Retour de Campagne (28) – Bouvard et Pécuchet -SUITE&FIN par Philippe

Retour de Campagne n°28

Bouvard et Pécuchet
SUITE&FIN selon Philippe

Comme il faisait une chaleur de 33 degrés, le boulevard Bourdon se trouvait absolument désert.

Plus bas le canal Saint-Martin, fermé par les deux écluses étalait en ligne droite son eau couleur d’encre. Il y avait au milieu, un bateau plein de bois, et sur la berge deux rangs de barriques.

Au-delà du canal, entre les maisons que séparent des chantiers le grand ciel pur se découpait en plaques d’outremer, et sous la réverbération du soleil, les façades blanches, les toits d’ardoises, les quais de granit éblouissaient. Une rumeur confuse montait du loin dans l’atmosphère tiède ; et tout semblait engourdi par le désœuvrement du dimanche et la tristesse des jours d’été.

Deux hommes parurent.

Le premier, mince et de haute stature, presque dégingandé, portait une chemise blanche sans col qui blousait sur un étroit pantalon de toile noire. Nu tête, sa redingote de laine gris souris rejetée sur son épaule, à longs pas nonchalants il se dirigeait vers la Place de la Bastille tout en s’éventant de son chapeau melon.

Le deuxième était plutôt petit et tout rond. Il était vêtu d’un pantalon de golf et d’un gilet taillés dans un même tissu écossais. Son veston, assorti, était plié sur son bras gauche tandis que, de sa casquette également écossaise, il s’épongeait le front tous les trois pas, il marchait vite en direction de la Seine.

Assis sur mon banc, je me disais que ce serait intéressant si ces deux-là, dans quelques instants, quand il se croiseraient, se considéraient, s’arrêtaient et s’adressaient la parole. Ils commenceraient par parler du temps, de la chaleur, inévitablement, et, bientôt, une sympathie naîtrait entre eux. Ils iraient s’asseoir au bord du canal ou, mieux, à la terrasse d’un café de la Bastille et là, ils feraient connaissance.
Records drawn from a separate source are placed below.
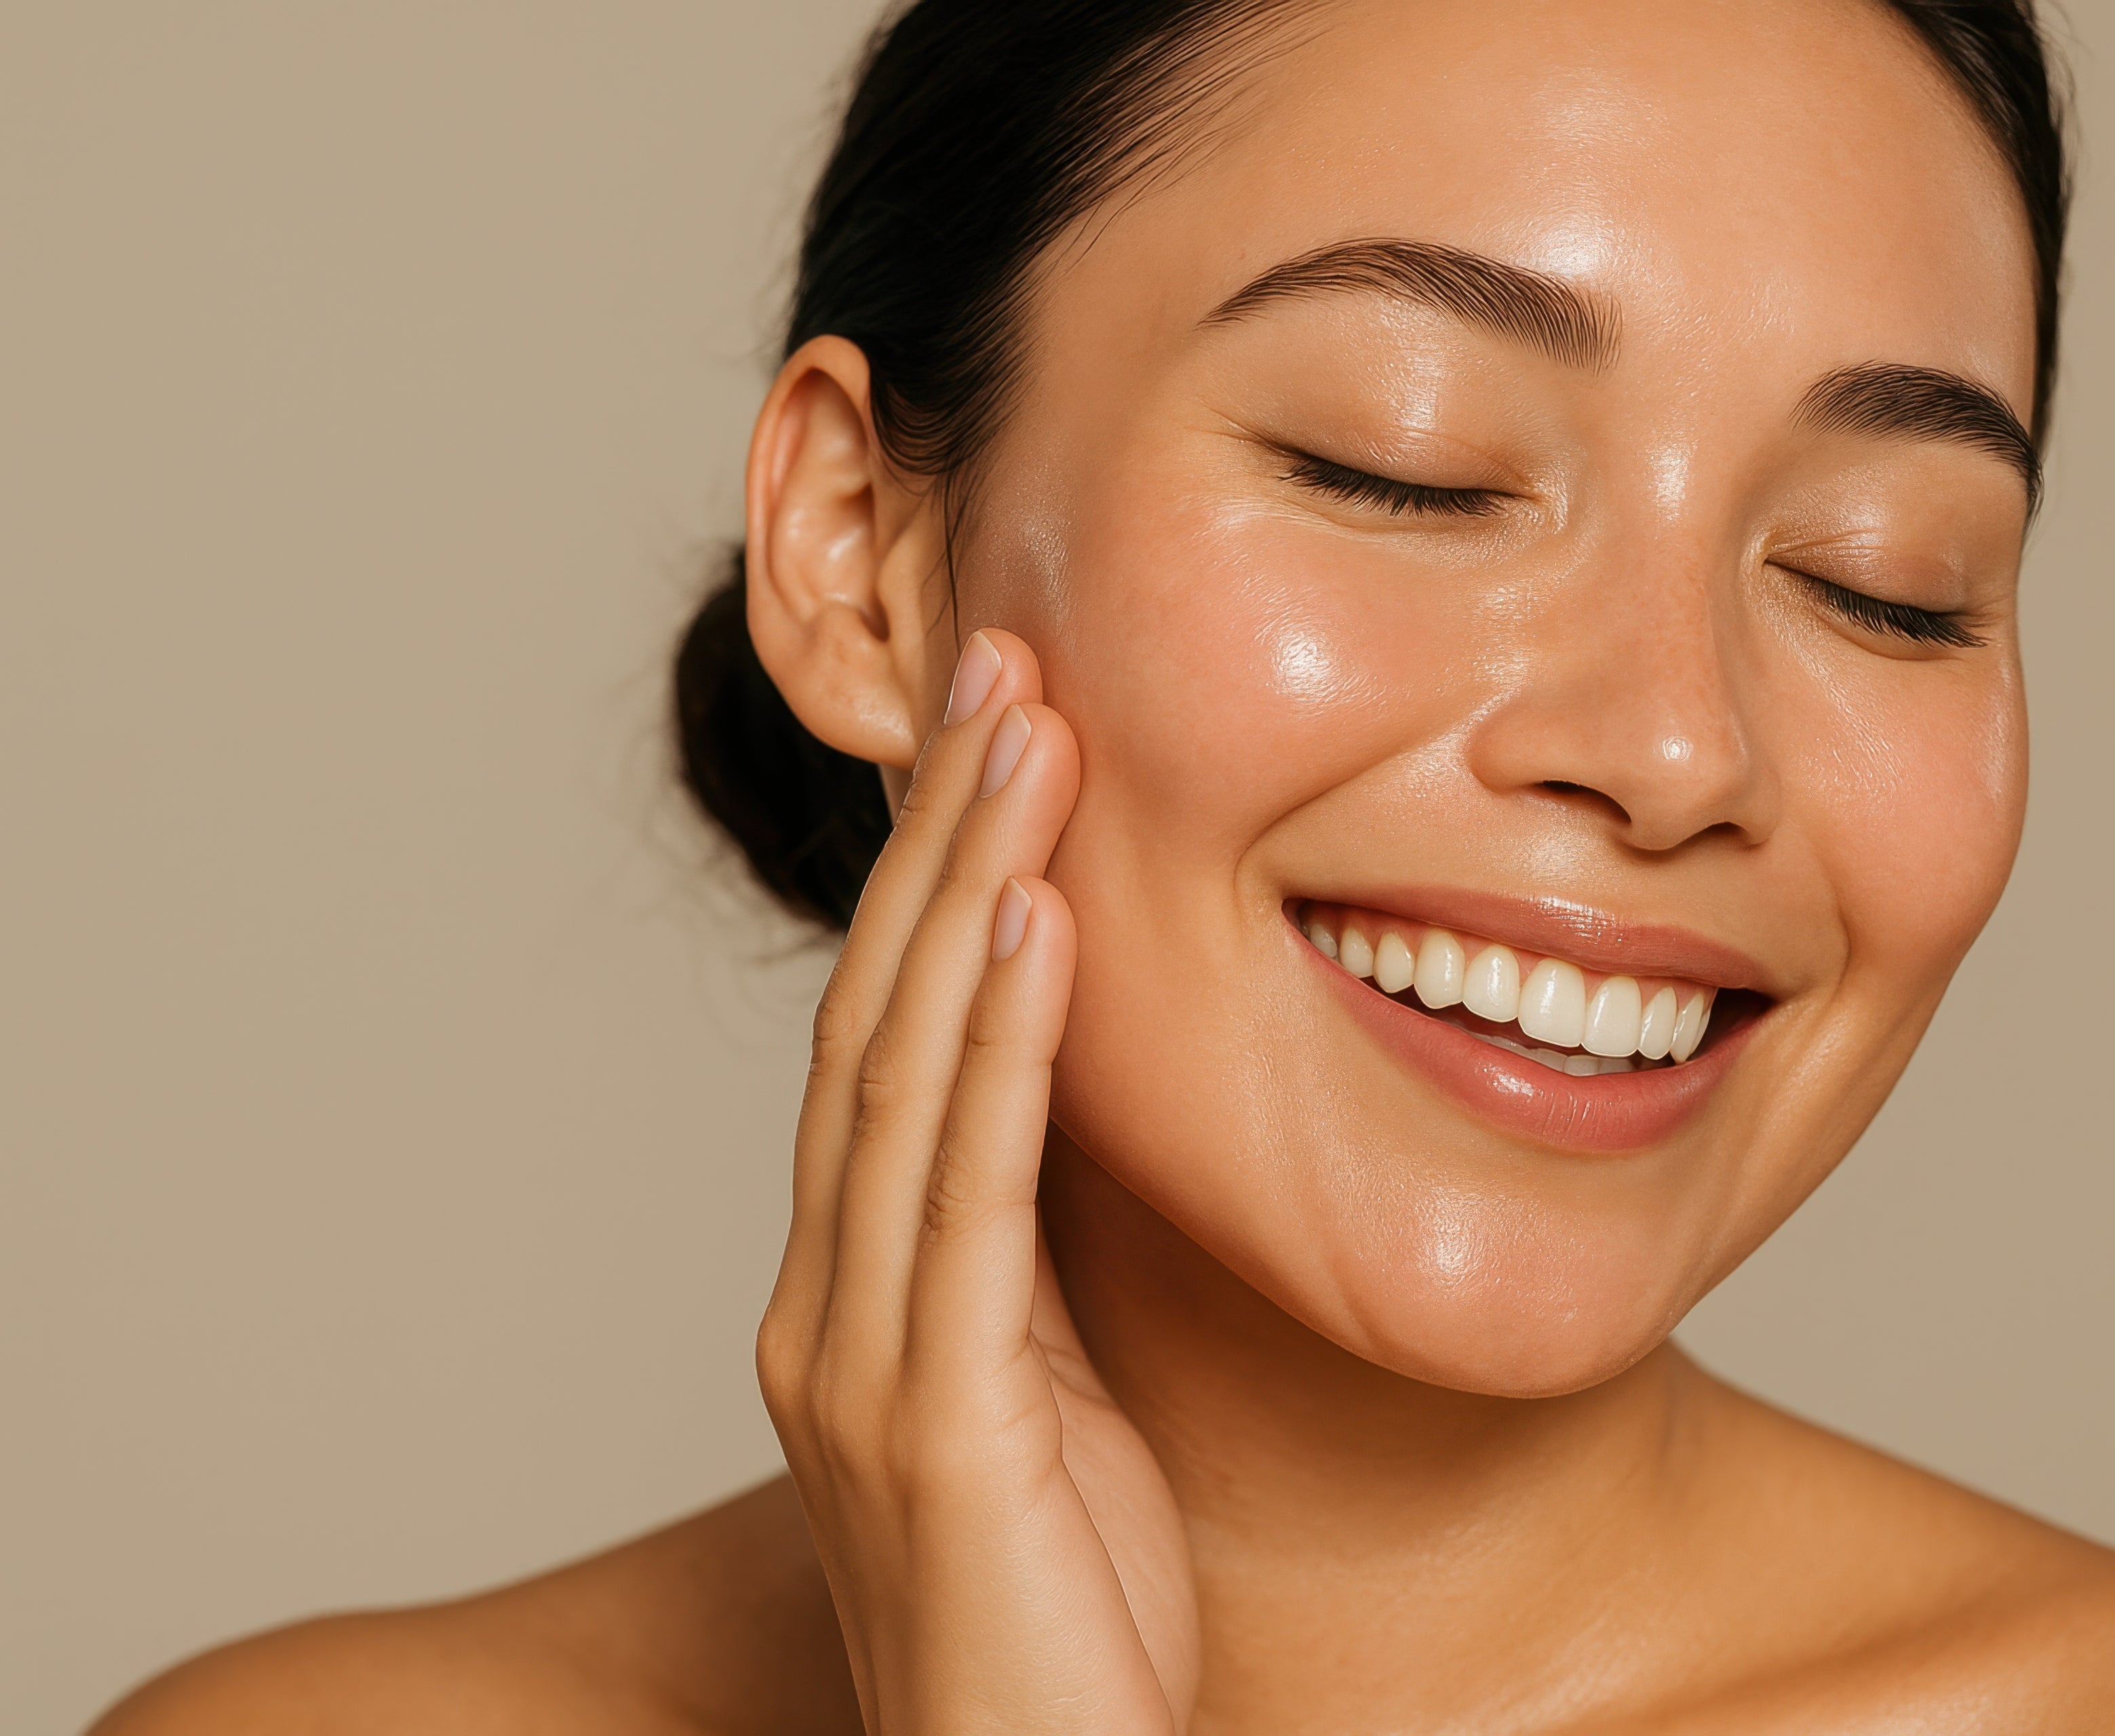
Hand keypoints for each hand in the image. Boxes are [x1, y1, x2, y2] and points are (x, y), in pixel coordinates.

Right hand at [756, 630, 1197, 1734]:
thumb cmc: (1067, 1622)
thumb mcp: (1054, 1407)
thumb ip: (1033, 1272)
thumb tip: (1075, 1125)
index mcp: (859, 1299)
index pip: (891, 1047)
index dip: (938, 882)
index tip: (1000, 734)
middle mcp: (830, 1309)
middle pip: (879, 1020)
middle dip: (940, 836)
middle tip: (1001, 663)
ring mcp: (864, 1363)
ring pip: (906, 1075)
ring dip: (966, 888)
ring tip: (1023, 730)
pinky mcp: (932, 1421)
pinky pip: (966, 1194)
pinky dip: (998, 1045)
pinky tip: (1034, 920)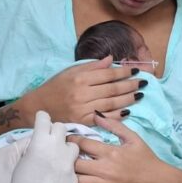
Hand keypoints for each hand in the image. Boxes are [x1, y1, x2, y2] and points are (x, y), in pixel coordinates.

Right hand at [0, 111, 79, 182]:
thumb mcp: (19, 161)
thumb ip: (31, 146)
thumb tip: (39, 140)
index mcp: (39, 143)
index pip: (44, 118)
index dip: (41, 119)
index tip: (41, 121)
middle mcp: (57, 150)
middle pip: (61, 128)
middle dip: (55, 132)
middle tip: (49, 140)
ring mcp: (68, 164)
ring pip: (73, 145)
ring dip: (65, 148)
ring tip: (57, 157)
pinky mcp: (74, 178)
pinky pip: (73, 166)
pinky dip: (67, 167)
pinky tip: (58, 176)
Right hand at [17, 56, 143, 124]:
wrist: (39, 108)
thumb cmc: (55, 87)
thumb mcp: (71, 71)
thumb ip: (92, 66)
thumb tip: (112, 60)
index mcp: (80, 77)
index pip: (108, 74)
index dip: (124, 72)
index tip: (135, 70)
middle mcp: (82, 93)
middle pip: (112, 89)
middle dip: (130, 85)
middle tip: (143, 83)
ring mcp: (83, 109)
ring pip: (111, 103)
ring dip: (128, 99)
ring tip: (139, 95)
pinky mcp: (83, 122)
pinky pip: (104, 118)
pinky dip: (117, 115)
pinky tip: (127, 110)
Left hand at [69, 113, 170, 182]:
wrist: (160, 181)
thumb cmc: (146, 158)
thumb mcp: (133, 138)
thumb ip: (114, 125)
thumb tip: (96, 114)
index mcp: (110, 152)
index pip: (82, 144)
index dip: (70, 141)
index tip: (65, 141)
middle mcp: (106, 169)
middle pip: (75, 164)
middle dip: (66, 160)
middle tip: (62, 159)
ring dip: (70, 178)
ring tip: (66, 174)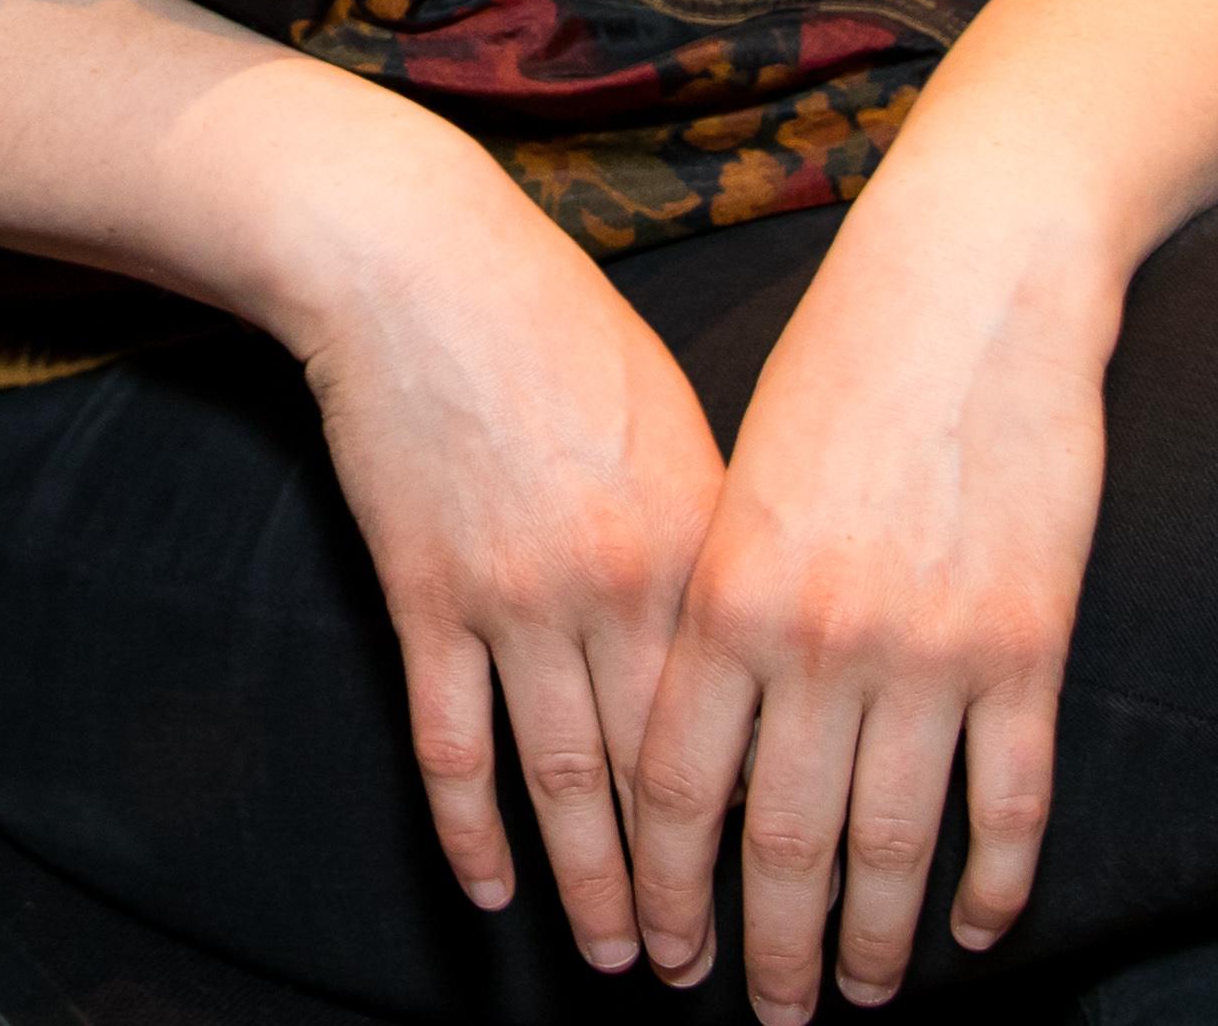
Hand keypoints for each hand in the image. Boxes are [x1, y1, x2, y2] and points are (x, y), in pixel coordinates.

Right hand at [288, 153, 735, 975]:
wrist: (417, 263)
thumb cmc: (559, 326)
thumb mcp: (678, 422)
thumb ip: (719, 537)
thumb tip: (753, 637)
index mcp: (701, 544)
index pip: (751, 723)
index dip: (772, 828)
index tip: (800, 901)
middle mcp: (621, 585)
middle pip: (666, 776)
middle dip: (694, 890)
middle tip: (717, 977)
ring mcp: (517, 597)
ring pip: (565, 780)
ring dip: (594, 886)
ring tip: (622, 961)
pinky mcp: (427, 594)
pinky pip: (453, 739)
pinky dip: (472, 824)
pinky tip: (493, 890)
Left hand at [622, 165, 1120, 1017]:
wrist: (967, 283)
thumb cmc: (836, 368)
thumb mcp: (736, 481)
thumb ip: (716, 608)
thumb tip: (696, 732)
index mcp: (724, 594)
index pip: (675, 787)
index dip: (664, 886)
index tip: (662, 952)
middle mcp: (817, 638)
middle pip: (779, 841)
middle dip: (765, 948)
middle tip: (764, 1016)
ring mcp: (927, 648)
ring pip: (890, 843)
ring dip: (869, 942)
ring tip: (857, 999)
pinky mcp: (1025, 642)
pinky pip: (1009, 801)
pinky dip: (992, 883)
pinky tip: (972, 932)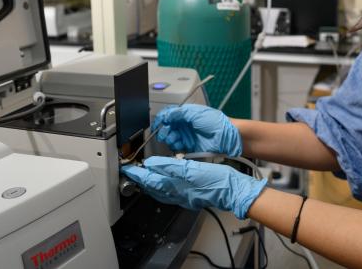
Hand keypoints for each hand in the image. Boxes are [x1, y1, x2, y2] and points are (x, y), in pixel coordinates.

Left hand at [121, 156, 266, 218]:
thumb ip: (170, 167)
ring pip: (160, 191)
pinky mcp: (190, 196)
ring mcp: (184, 196)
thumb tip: (151, 165)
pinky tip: (165, 182)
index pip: (150, 180)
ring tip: (143, 176)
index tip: (128, 168)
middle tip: (131, 171)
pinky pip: (169, 192)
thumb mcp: (192, 169)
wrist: (234, 192)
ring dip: (150, 183)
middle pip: (152, 187)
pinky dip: (161, 186)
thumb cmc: (217, 181)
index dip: (137, 174)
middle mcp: (177, 194)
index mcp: (176, 186)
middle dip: (140, 179)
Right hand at [152, 104, 241, 155]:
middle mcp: (185, 125)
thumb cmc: (216, 122)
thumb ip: (179, 113)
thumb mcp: (196, 113)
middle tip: (167, 133)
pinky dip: (175, 146)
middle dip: (164, 130)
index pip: (169, 115)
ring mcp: (186, 136)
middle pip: (167, 127)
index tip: (158, 123)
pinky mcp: (189, 147)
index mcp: (186, 114)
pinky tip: (179, 144)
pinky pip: (177, 147)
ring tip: (175, 139)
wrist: (228, 137)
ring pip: (170, 137)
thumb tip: (165, 115)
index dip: (162, 118)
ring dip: (169, 138)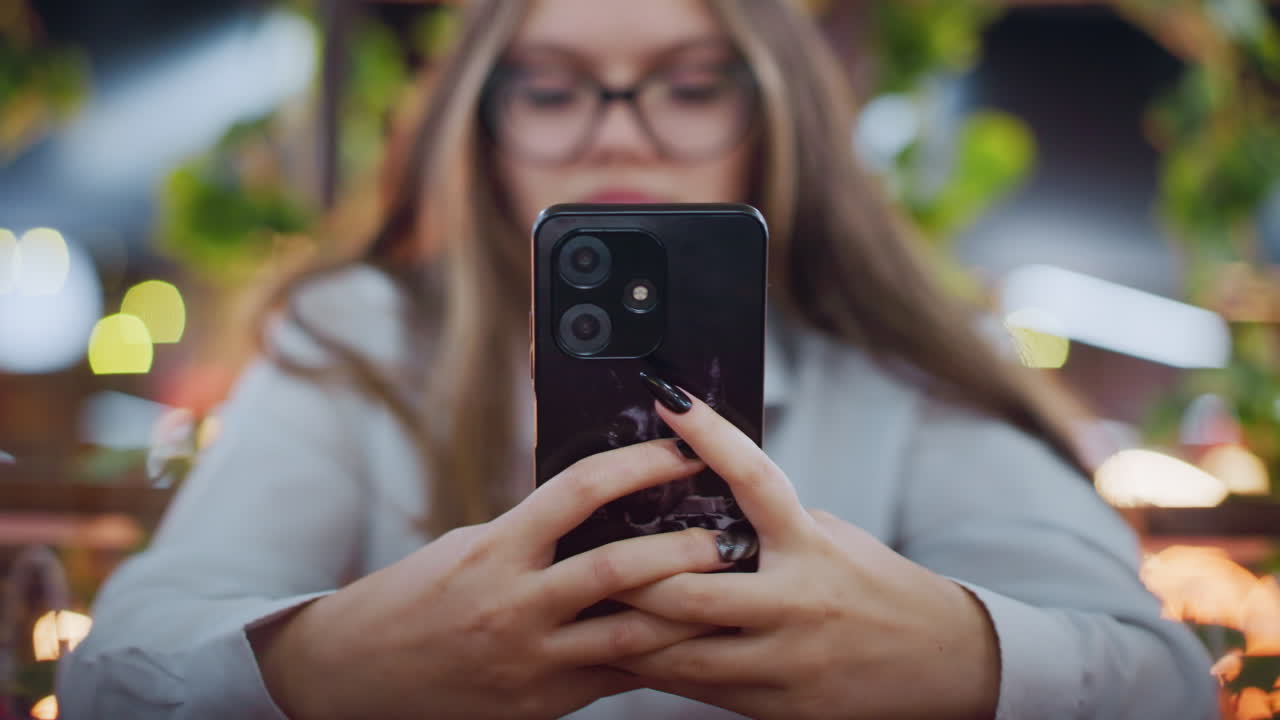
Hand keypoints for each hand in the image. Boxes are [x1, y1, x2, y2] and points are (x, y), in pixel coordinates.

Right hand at [252, 438, 732, 719]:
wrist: (355, 674)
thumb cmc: (413, 597)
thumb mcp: (469, 547)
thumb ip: (533, 531)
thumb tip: (602, 503)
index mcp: (494, 550)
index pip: (579, 491)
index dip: (639, 465)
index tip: (683, 448)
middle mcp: (514, 604)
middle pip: (618, 569)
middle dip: (685, 549)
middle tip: (734, 532)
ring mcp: (530, 660)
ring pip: (630, 634)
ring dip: (689, 609)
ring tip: (734, 589)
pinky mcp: (541, 702)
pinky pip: (615, 678)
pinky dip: (656, 658)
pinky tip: (692, 642)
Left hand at [609, 384, 1000, 719]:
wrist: (943, 662)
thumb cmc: (876, 585)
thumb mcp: (829, 538)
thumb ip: (769, 525)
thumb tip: (697, 495)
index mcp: (812, 545)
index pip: (755, 477)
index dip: (708, 434)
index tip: (667, 395)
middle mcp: (799, 601)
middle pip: (687, 588)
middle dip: (627, 576)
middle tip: (585, 557)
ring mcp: (789, 660)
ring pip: (682, 651)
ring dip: (627, 631)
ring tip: (586, 612)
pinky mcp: (782, 706)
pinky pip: (700, 689)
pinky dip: (659, 669)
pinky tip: (628, 653)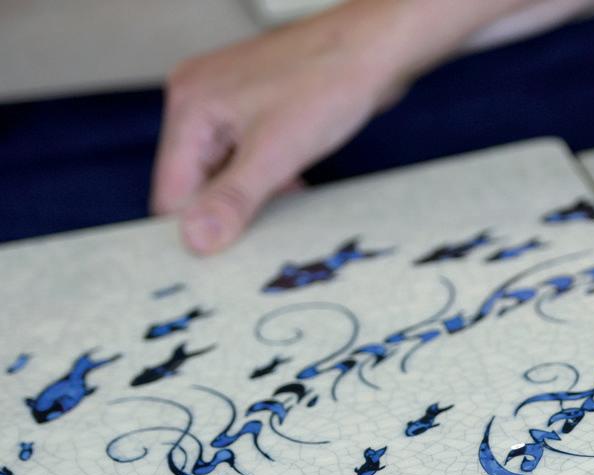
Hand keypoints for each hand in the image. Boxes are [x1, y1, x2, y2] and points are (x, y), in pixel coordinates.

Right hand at [152, 0, 417, 253]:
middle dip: (227, 210)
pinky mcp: (254, 106)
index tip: (220, 260)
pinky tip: (293, 183)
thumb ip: (233, 199)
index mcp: (189, 106)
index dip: (194, 228)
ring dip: (251, 195)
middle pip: (194, 181)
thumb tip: (195, 239)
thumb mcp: (278, 152)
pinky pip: (245, 154)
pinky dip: (265, 176)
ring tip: (285, 200)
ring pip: (223, 170)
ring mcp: (225, 101)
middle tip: (260, 236)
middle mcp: (198, 99)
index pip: (171, 191)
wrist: (374, 48)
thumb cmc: (329, 82)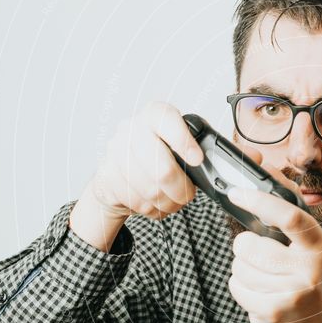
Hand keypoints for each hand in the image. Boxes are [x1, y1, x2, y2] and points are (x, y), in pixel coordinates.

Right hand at [70, 101, 203, 251]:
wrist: (121, 168)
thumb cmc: (159, 153)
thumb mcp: (179, 140)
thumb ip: (196, 144)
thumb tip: (214, 162)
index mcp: (155, 114)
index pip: (167, 120)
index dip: (183, 142)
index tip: (197, 159)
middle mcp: (132, 129)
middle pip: (162, 169)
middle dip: (180, 189)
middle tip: (188, 194)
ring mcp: (116, 152)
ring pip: (150, 191)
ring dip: (167, 202)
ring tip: (173, 200)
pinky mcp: (107, 174)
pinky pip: (136, 201)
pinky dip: (151, 208)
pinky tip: (155, 202)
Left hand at [226, 157, 321, 322]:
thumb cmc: (310, 279)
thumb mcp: (310, 247)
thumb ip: (290, 216)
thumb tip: (265, 170)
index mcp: (320, 246)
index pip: (290, 216)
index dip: (260, 200)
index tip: (236, 192)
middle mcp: (310, 269)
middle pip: (251, 245)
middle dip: (244, 247)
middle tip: (257, 256)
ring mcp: (292, 294)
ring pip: (239, 267)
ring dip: (242, 271)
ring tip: (264, 280)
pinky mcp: (274, 313)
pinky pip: (236, 288)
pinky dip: (240, 289)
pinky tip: (259, 295)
Ils se trouveraient des goûts communs, la bicyclette, les omelettes aux champignons, ou la science… Tiens oui, la science ! Et rapidement, une amitié s’installerait, et pourquoi pas, ils décideraient de se retirer, ensemble, à la campagne pour apprendre et mettre en pratique tout ce que la science pourrait avoir à leur offrir. 

J’écrirais cela sur un mode plutôt comique… ou ironique alors… oui, ironique… Ça pourrait donner quelque chose d’amusant.

Mais les voilà qui se croisent, mes deux bonshommes, sans même se voir, tant l’un parait pressé de se rendre à la Gare d’Austerlitz pour attraper le train d’Orléans, tant l’autre est plongé dans le décompte du nombre de platanes qu’il a dépassé depuis le début du boulevard.

Dommage, ç’aurait pu donner quelque chose d’amusant. Enfin…

Mais voici qu’une jeune femme s’est assise sur le banc qui fait face au mien. Ses cheveux chatains fort tirés en arrière, sa robe de dentelle noire, le châle bordeaux hors saison qu’elle porte sur les épaules, tout la dit provinciale, irrémédiablement provinciale. Mais elle est jolie sous son ombrelle dont elle joue impatiemment en regardant à droite et à gauche.

Elle doit attendre quelqu’un, son mari sans doute — car elle est mariée, c’est certain. Elle l’a accompagné à Paris, ce rustre — car c’en est un —, et tandis qu’au Café Français, il s’empiffre au banquet de clôture du Congrès des Pharmaciens de Haute Auvergne, elle s’est promenée, seule, dans la ville dont elle rêve depuis toujours. Le parvis de Notre-Dame, les quais, l’île Saint-Louis… Quand elle est descendue au bord du fleuve, elle a espéré, mais sans y croire vraiment, une rencontre romantique. Tandis qu’elle émietterait sa madeleine au profit d’un cygne majestueux, un homme en chemise à jabot l’aborderait galamment et l’emmènerait prendre le thé dans un endroit à la mode. Et après… Ah ! après…

Ce qu’elle doit s’ennuyer, cette jolie jeune femme, dans sa bourgade auvergnate, avec ce mari qui se goberge dans les congrès et qui la laisse, seule, errer dans Paris !

Cela aussi pourrait donner quelque chose d’intéressant. Peut-être pas dans le genre comique, non… Plutôt dans le genre tragique… non, réaliste… c’est cela, réaliste. Et puis, pas en Auvergne. C’est trop loin, l’Auvergne, pour aller y prendre des notes. En Normandie plutôt… je la connais bien, la Normandie, c’est joli… Et puis il pleut souvent, c’est nostalgique, ça porte plus facilement à la neurasthénie… Allez, c’est dit… la Normandie.